> **Data to use**
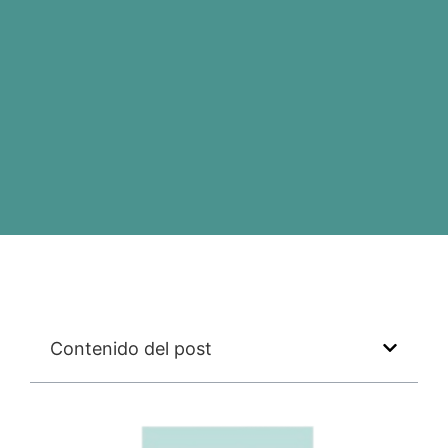
Contenido del post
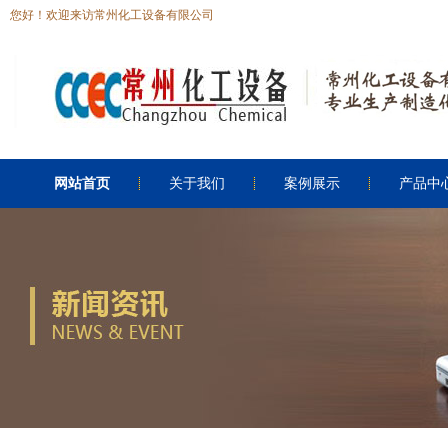
您好！欢迎来访常州化工设备有限公司
网站首页
关于我们
案例展示
产品中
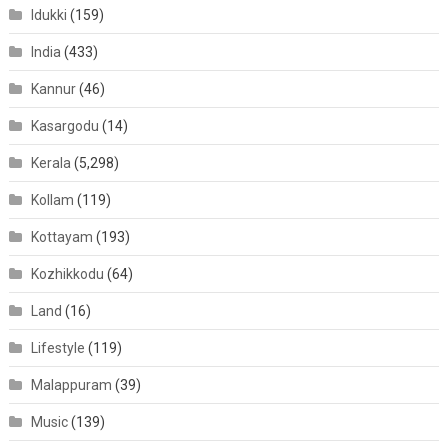
Idukki
(159)
India
(433)
Kannur
(46)
Kasargodu
(14)
Kerala
(5,298)
Kollam
(119)
Kottayam
(193)
Kozhikkodu
(64)
Land
(16)
Lifestyle
(119)
Malappuram
(39)
Music
(139)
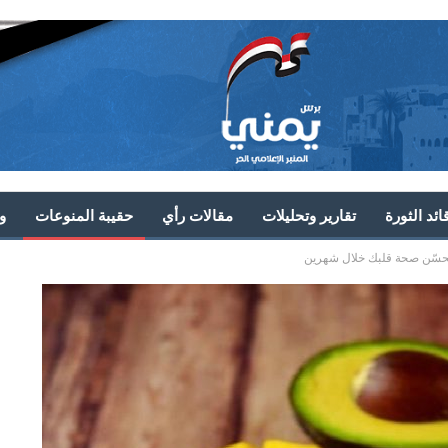
ئد الثورة
تقارير وتحليلات
مقالات رأي
حقيبة المنوعات
و
 يحسّن صحة قلبك خلال شهرين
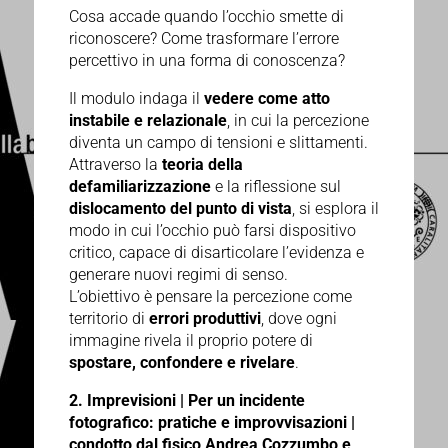
Cosa accade quando l’occhio smette di
riconoscere? Come trasformare l’errore
percettivo in una forma di conoscenza?
Il modulo indaga il
vedere come atto
instabile e relazionale
, in cui la percezione
diventa un campo di tensioni e slittamenti.
Attraverso la
teoria della
defamiliarizzazione
e la riflessione sul
dislocamento del punto di vista
, si esplora il
modo in cui l’occhio può farsi dispositivo
critico, capace di disarticolare l’evidenza e
generare nuovi regimi di senso.
L’obiettivo è pensare la percezione come
territorio di
errori produttivi
, dove ogni
immagine rivela il proprio potere di
spostare, confondere e rivelare
.
2. Imprevisioni | Per un incidente
fotografico: pratiche e improvvisazioni |
c
ondotto dal fisico Andrea Cozzumbo e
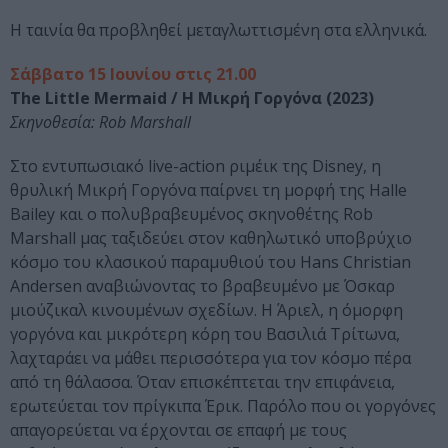
Η ταινία θα προβληθεί μεταγλωττισμένη στα ελληνικά.
Σάββατο 15 Ιουνίου στις 21.00
The Little Mermaid / Η Μικρή Γοργόνα (2023)
Σκηνοθεσία: Rob Marshall
Στο εντυπωσιακό live-action ριμέικ της Disney, η
θρυλική Μικρή Γοργόνα παίρνει τη μορφή της Halle
Bailey και ο πολυβραβευμένος σκηνοθέτης Rob
Marshall μας ταξιδεύει στον καθηλωτικό υποβρύχιο
κόσμο του κλασικού παραμυθιού του Hans Christian
Andersen αναβιώνοντας το βραβευμένο με Όσκαρ
μιούζικαλ κινουμένων σχεδίων. H Άριελ, η όμορφη
γοργόνα και μικρότερη κόρη του Βασιλιά Τρίτωνα,
λαχταράει να μάθει περισσότερα για τον κόσμο πέρα
από τη θάλασσα. Όταν επισκέπτεται την επιφάνεια,
ερωτεύεται τον πρίγκιπα Έρικ. Παρόλο που οι γοργόνες
απαγορεύεται να έρχονται σε επαφή με τους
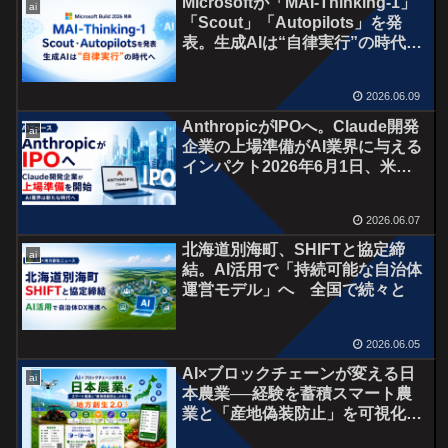
Microsoftが「MAI-Thinking-1」
ai
「Scout」「Autopilots」を発
表。生成AIは“自律実行”の時代
へ オフィス３６５との親和性は
◎
2026.06.09
AnthropicがIPOへ。Claude開発
ai
企業の上場準備がAI業界に与える
インパクト2026年6月1日、米証
券取引委員会（SEC）へIPOのた
めの登録書類を非公開で提出。AI
2026.06.07
関連の巨大資本が続々と
北海道別海町、SHIFTと協定締
ai
結。AI活用で「持続可能な自治体
運営モデル」へ 全国で続々と
2026.06.05
AI×ブロックチェーンが変える日
ai
本農業──経験を蓄積スマート農
業と「産地偽装防止」を可視化が
生む地方創生2.0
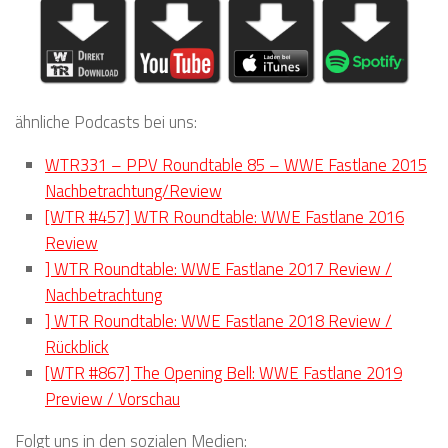
ähnliche Podcasts bei uns:
WTR331 – PPV Roundtable 85 – WWE Fastlane 2015
Nachbetrachtung/Review
[WTR #457] WTR Roundtable: WWE Fastlane 2016
Review
] WTR Roundtable: WWE Fastlane 2017 Review /
Nachbetrachtung
] WTR Roundtable: WWE Fastlane 2018 Review /
Rückblick
[WTR #867] The Opening Bell: WWE Fastlane 2019
Preview / Vorschau
Folgt uns in den sozialen Medien:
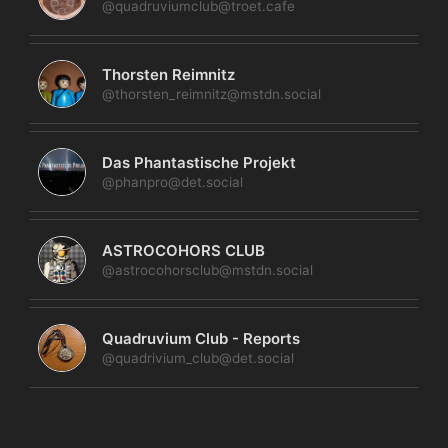
@quadruviumclub@troet.cafe
Thorsten Reimnitz
@thorsten_reimnitz@mstdn.social
Das Phantastische Projekt
@phanpro@det.social
ASTROCOHORS CLUB
@astrocohorsclub@mstdn.social
Quadruvium Club - Reports
@quadrivium_club@det.social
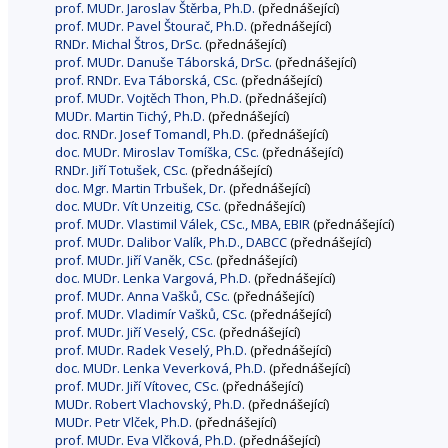
prof. MUDr. Jaroslav Štěrba, Ph.D.
(přednášející)
prof. MUDr. Pavel Štourač, Ph.D.
(přednášející)
RNDr. Michal Štros, DrSc.
(přednášející)
prof. MUDr. Danuše Táborská, DrSc.
(přednášející)
prof. RNDr. Eva Táborská, CSc.
(přednášející)
prof. MUDr. Vojtěch Thon, Ph.D.
(přednášející)
MUDr. Martin Tichý, Ph.D.
(přednášející)
doc. RNDr. Josef Tomandl, Ph.D.
(přednášející)
doc. MUDr. Miroslav Tomíška, CSc.
(přednášející)
RNDr. Jiří Totušek, CSc.
(přednášející)
doc. Mgr. Martin Trbušek, Dr.
(přednášející)
doc. MUDr. Vít Unzeitig, CSc.
(přednášející)
prof. MUDr. Vlastimil Válek, CSc., MBA, EBIR
(přednášející)
prof. MUDr. Dalibor Valík, Ph.D., DABCC
(přednášející)
prof. MUDr. Jiří Vaněk, CSc.
(přednášející)
doc. MUDr. Lenka Vargová, Ph.D.
(přednášející)
prof. MUDr. Anna Vašků, CSc.
(přednášející)
prof. MUDr. Vladimír Vašků, CSc.
(přednášející)
prof. MUDr. Jiří Veselý, CSc.
(přednášející)
prof. MUDr. Radek Veselý, Ph.D.
(přednášející)
doc. MUDr. Lenka Veverková, Ph.D.
(přednášející)
prof. MUDr. Jiří Vítovec, CSc.
(přednášející)
MUDr. Robert Vlachovský, Ph.D.
(přednášející)
MUDr. Petr Vlček, Ph.D.
(přednášející)
prof. MUDr. Eva Vlčková, Ph.D.
(přednášející)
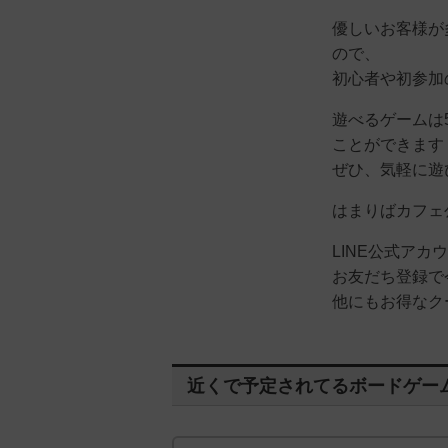
優しいお客様が
ので、
初心者や初参加
遊べるゲームは
ことができます
ぜひ、気軽に遊
はまりばカフ
LINE公式ア
お友だち登録で
他にもお得なク
近くで予定されてるボードゲー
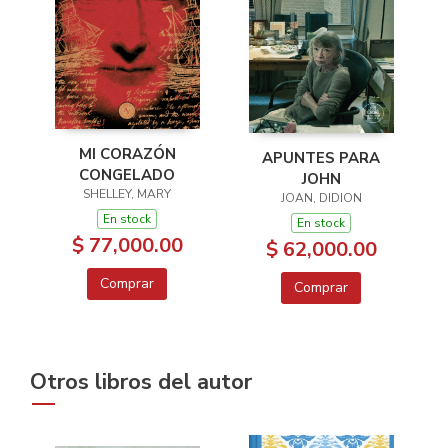
MI CORAZÓN
APUNTES PARA
CONGELADO
JOHN
SHELLEY, MARY
JOAN, DIDION
En stock
En stock
$ 77,000.00
$ 62,000.00
Comprar
Comprar
Otros libros del autor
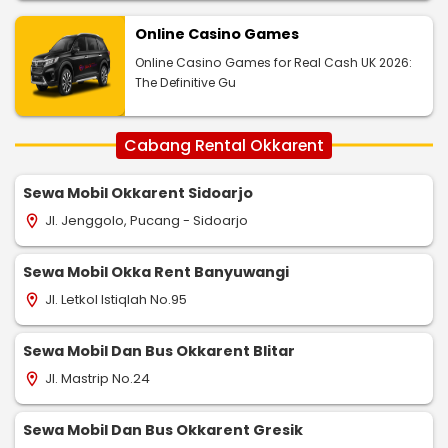
Online Casino Games
Online Casino Games for Real Cash UK 2026:
The Definitive Gu
Cabang Rental Okkarent
Sewa Mobil Okkarent Sidoarjo
Jl. Jenggolo, Pucang - Sidoarjo
location_on
Sewa Mobil Okka Rent Banyuwangi
Jl. Letkol Istiqlah No.95
location_on
Sewa Mobil Dan Bus Okkarent Blitar
Jl. Mastrip No.24
location_on
Sewa Mobil Dan Bus Okkarent Gresik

> **What you have to do**
Without the pictures, retype each line of the records above exactly.

> **Response to this task**
Contenido del post
您好！欢迎来访常州化工设备有限公司
网站首页
关于我们
案例展示
产品中
Idukki
(159)
India
(433)
Kannur
(46)
Kasargodu
(14)
Kerala
(5,298)
Kollam
(119)
Kottayam
(193)
Kozhikkodu
(64)
Land
(16)
Lifestyle
(119)
Malappuram
(39)
Music
(139)
ئد الثورة
تقارير وتحليلات
مقالات رأي
حقيبة المنوعات
و
 يحسّن صحة قلبك خلال شهرين
Cosa accade quando l’occhio smette di
riconoscere? Come trasformare l’errore
percettivo in una forma di conoscenza?
Il modulo indaga il
vedere come atto
instabile e relazionale
, in cui la percezione
diventa un campo di tensioni e slittamenti.
Attraverso la
teoria della
defamiliarizzazione
e la riflessione sul
dislocamento del punto di vista
, si esplora il
modo in cui l’occhio può farsi dispositivo
critico, capace di disarticolare l’evidenza e
generare nuovi regimi di senso.
L’obiettivo è pensare la percezione come
territorio di
errori produttivi
, dove ogni
immagine rivela il proprio potere di
spostare, confondere e rivelare
.
2. Imprevisioni | Per un incidente
fotografico: pratiche e improvvisazioni |
c
ondotto dal fisico Andrea Cozzumbo e
Η ταινία θα προβληθεί μεταγλωττισμένη στα ελληνικά.
Σάββατο 15 Ιουνίου στις 21.00
The Little Mermaid / Η Μικρή Γοργόνα (2023)
Σκηνοθεσία: Rob Marshall
Στο εντυπωσιακό live-action ριμέικ της Disney, η
θρυλική Μικρή Γοργόνα παίρνει τη μορφή της Halle
Bailey και ο πολυβραβευμένος σκηνοθέτης Rob
Marshall μας ταξιδεύει στον καθηλωτικό υποβρύχιο
κόσμο του κλασικού παραμυθιού του Hans Christian
Andersen αναβιώνοντας το βραβευμένο με Όσκαρ
μιούζικαλ κινουμένων σχεδίων. H Άριελ, η όμορφη
γοργόνα και μικρότερη κόρη του Βασιλιά Τρίτωνα,
λαχταράει να μάθει περισσότερα για τον κόσμο πέρα
από τη θάλασσα. Όταν επισκέπτεται την επιφάνεια,
ερωτεύεται τον πρίγκιπα Έρικ. Παρόλο που οι γοργόνες
απαγορεύεται να έρχονται σε επαφή με τους
Microsoftが「MAI-Thinking-1」
ai
「Scout」「Autopilots」を発
表。生成AIは“自律実行”の時代
へ オフィス３６５との親和性は
◎
2026.06.09
AnthropicがIPOへ。Claude開発
ai
企業の上場準備がAI業界に与える
インパクト2026年6月1日、米証
券取引委員会（SEC）へIPOのた
めの登録書類を非公開で提出。AI
2026.06.07
関連の巨大資本が続々と
北海道別海町、SHIFTと協定締
ai
結。AI活用で「持続可能な自治体
運営モデル」へ 全国で続々と
2026.06.05
AI×ブロックチェーンが変える日
ai
本農業──経験を蓄積スマート農
業と「産地偽装防止」を可視化が
生む地方創生2.0
ähnliche Podcasts bei uns:
WTR331 – PPV Roundtable 85 – WWE Fastlane 2015
Nachbetrachtung/Review
[WTR #457] WTR Roundtable: WWE Fastlane 2016
Review
] WTR Roundtable: WWE Fastlane 2017 Review /
Nachbetrachtung
] WTR Roundtable: WWE Fastlane 2018 Review /
Rückblick
[WTR #867] The Opening Bell: WWE Fastlane 2019
Preview / Vorschau
Folgt uns in den sozialen Medien:
@quadruviumclub@troet.cafe
Thorsten Reimnitz
@thorsten_reimnitz@mstdn.social
Das Phantastische Projekt
@phanpro@det.social
ASTROCOHORS CLUB
@astrocohorsclub@mstdn.social
Quadruvium Club - Reports
@quadrivium_club@det.social
prof. MUDr. Jaroslav Štěrba, Ph.D.
(přednášející)
prof. MUDr. Pavel Štourač, Ph.D.
(přednášející)
RNDr. Michal Štros, DrSc.
(přednášející)
prof. MUDr. Danuše Táborská, DrSc.
(přednášející)
prof. RNDr. Eva Táborská, CSc.
(přednášející)
prof. MUDr. Vojtěch Thon, Ph.D.
(přednášející)
MUDr. Martin Tichý, Ph.D.
(přednášející)
doc. RNDr. Josef Tomandl, Ph.D.
(přednášející)
doc. MUDr. Miroslav Tomíška, CSc.
(přednášející)
RNDr. Jiří Totušek, CSc.
(přednášející)
doc. Mgr. Martin Trbušek, Dr.
(přednášející)
doc. MUDr. Vít Unzeitig, CSc.
(přednášející)
prof. MUDr. Vlastimil Válek, CSc., MBA, EBIR
(přednášející)
prof. MUDr. Dalibor Valík, Ph.D., DABCC
(přednášející)
prof. MUDr. Jiří Vaněk, CSc.
(přednášející)
doc. MUDr. Lenka Vargová, Ph.D.
(přednášející)
prof. MUDr. Anna Vašků, CSc.
(přednášející)
prof. MUDr. Vladimír Vašků, CSc.
(přednášející)
prof. MUDr. Jiří Veselý, CSc.
(přednášející)
prof. MUDr. Radek Veselý, Ph.D.
(přednášející)
doc. MUDr. Lenka Veverková, Ph.D.
(přednášející)
prof. MUDr. Jiří Vítovec, CSc.
(přednášející)
MUDr. Robert Vlachovský, Ph.D.
(přednášející)
MUDr. Petr Vlček, Ph.D.
(přednášející)
prof. MUDr. Eva Vlčková, Ph.D.
(přednášející)
優しいお客様が
ので、
初心者や初参加
遊べるゲームは
ことができます
ぜひ、気軽に遊
はまりばカフ
LINE公式ア
お友だち登録で
他にもお得なク
近くで予定されてるボードゲー
MI CORAZÓN
APUNTES PARA
CONGELADO
JOHN
SHELLEY, MARY
JOAN, DIDION
En stock
En stock
$ 77,000.00
$ 62,000.00
Comprar
Comprar
Otros libros del autor
Online Casino Games
Online Casino Games for Real Cash UK 2026:
The Definitive Gu
Cabang Rental Okkarent
Sewa Mobil Okkarent Sidoarjo
Jl. Jenggolo, Pucang - Sidoarjo
location_on
Sewa Mobil Okka Rent Banyuwangi
Jl. Letkol Istiqlah No.95
location_on
Sewa Mobil Dan Bus Okkarent Blitar
Jl. Mastrip No.24
location_on
Sewa Mobil Dan Bus Okkarent Gresik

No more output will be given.